Laut der ‚Mundo Deportivo‘ schaut sich Neymar nun nach Alternativen um. Bei Paris St. Germain will er schließlich auf keinen Fall bleiben. Der katalanischen Sporttageszeitung zufolge spielt sogar der FC Bayern eine Rolle in den Überlegungen des Linksaußen.

Zwar entspreche der deutsche Meister „nicht ganz seinen Vorlieben“ – die Möglichkeit, der Star bei einem „historischen Verein“ wie den Bayern zu sein, reize Neymar aber durchaus. Dass der Superstar tatsächlich in München landet, ist jedoch unwahrscheinlich. Auch wenn die Bayern dringend einen Flügelspieler brauchen.

Götze statt Neymar

2013 wollte Pep Guardiola Neymar vom FC Santos zum FCB holen, die Vereinsspitze verpflichtete stattdessen aber Mario Götze. Im Dezember 2017 sagte Präsident Uli Hoeneß schließlich, er finde Neymar „übrigens gar nicht so gut“. Dass er eineinhalb Jahre später um die 200 Millionen Euro für denselben Spieler lockermacht, ist also ausgeschlossen.
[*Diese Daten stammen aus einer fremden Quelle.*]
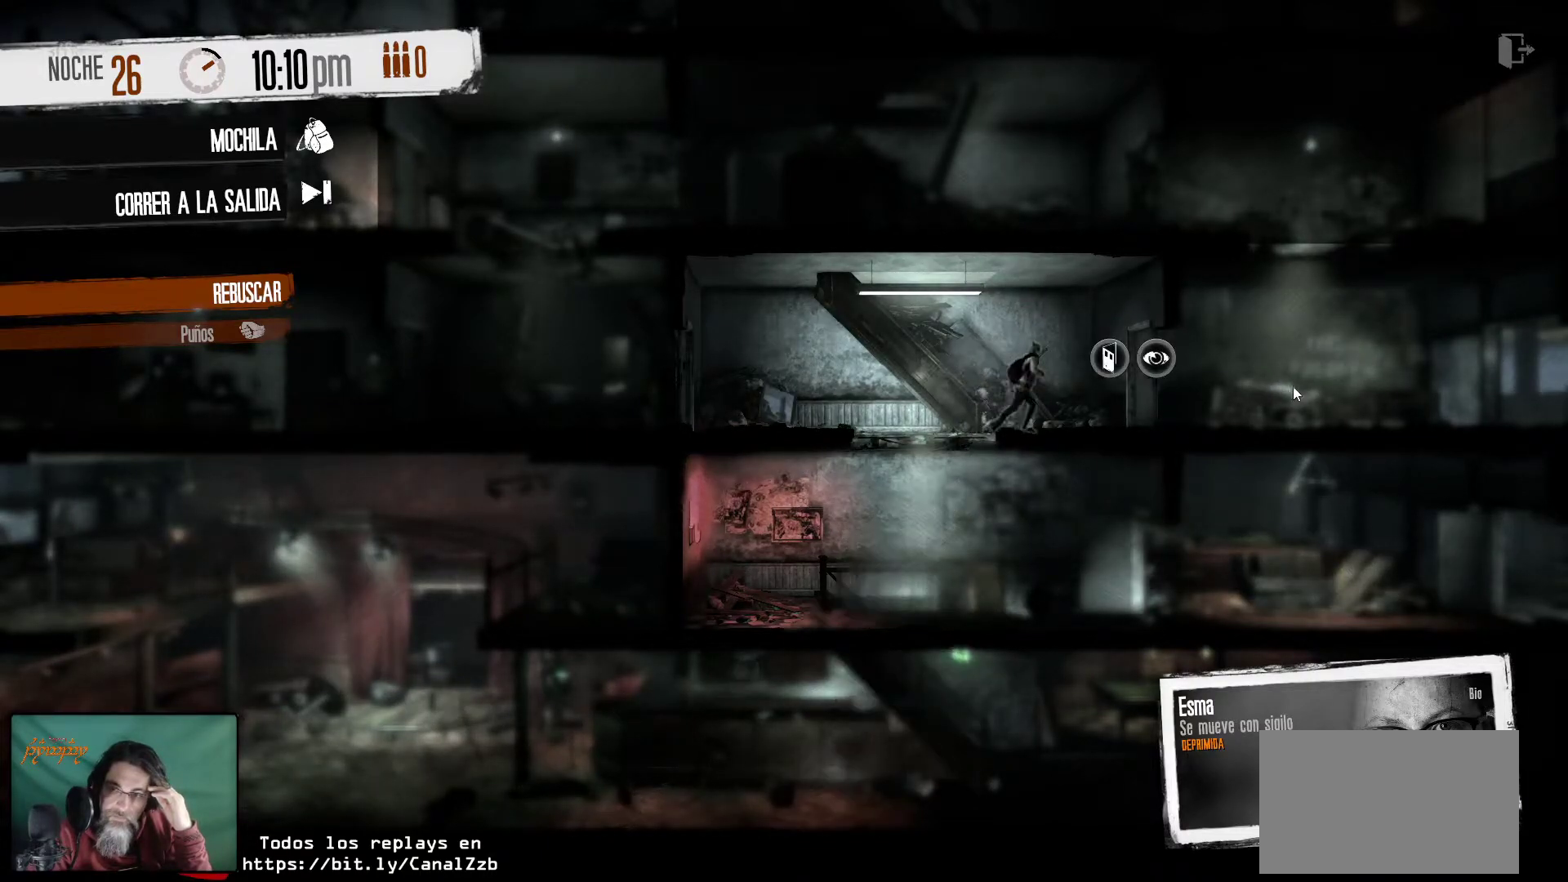
{"keys": [], "mouse": [], "mouse_move": "up", "events": []}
Wahrscheinlicher sind da schon die Optionen Real Madrid und Juventus Turin, die die ‚Mundo Deportivo‘ ebenfalls ins Spiel bringt. Die Idee Manchester United habe Neymar dagegen verworfen, weil die Red Devils in der kommenden Spielzeit nicht in der Champions League vertreten sein werden. Wunschziel bleibt aber Barça.